RECORDS FOR THE EXERCISE below:

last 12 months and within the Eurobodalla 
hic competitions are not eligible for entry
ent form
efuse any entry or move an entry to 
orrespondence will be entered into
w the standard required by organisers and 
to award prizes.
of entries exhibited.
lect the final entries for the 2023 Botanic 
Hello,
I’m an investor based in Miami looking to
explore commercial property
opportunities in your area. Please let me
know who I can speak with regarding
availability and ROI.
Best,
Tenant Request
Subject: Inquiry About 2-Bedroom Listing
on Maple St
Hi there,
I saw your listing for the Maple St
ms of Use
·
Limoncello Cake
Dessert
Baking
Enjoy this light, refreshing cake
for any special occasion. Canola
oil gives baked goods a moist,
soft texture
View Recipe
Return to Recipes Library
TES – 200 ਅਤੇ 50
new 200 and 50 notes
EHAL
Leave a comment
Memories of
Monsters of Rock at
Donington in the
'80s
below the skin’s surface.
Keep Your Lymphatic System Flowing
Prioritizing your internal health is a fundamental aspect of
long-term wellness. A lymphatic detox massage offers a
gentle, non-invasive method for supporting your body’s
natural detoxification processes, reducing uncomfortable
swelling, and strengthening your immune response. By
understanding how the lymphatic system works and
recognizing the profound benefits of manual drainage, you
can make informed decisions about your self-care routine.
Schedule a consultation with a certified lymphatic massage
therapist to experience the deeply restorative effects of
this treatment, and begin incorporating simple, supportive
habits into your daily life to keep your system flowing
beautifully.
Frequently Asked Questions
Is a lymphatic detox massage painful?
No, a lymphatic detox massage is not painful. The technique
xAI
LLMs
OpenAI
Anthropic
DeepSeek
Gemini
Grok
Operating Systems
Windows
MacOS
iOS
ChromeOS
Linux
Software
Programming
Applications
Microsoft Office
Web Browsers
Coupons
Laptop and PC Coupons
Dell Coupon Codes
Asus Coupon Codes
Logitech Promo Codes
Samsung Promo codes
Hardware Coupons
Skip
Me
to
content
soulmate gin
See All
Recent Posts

End of RECORDS FOR THE EXERCISE.

GOAL OF THE EXERCISE: Going down the listing above, begin printing at the line with "Leave a comment" and finish with the line with "gentle, non-invasive method", exactly as they appear.

ANSWER SECTION:
Leave a comment
Memories of
Monsters of Rock at
Donington in the
'80s
below the skin’s surface.
Keep Your Lymphatic System Flowing
Prioritizing your internal health is a fundamental aspect of
long-term wellness. A lymphatic detox massage offers a
gentle, non-invasive method for supporting your body’s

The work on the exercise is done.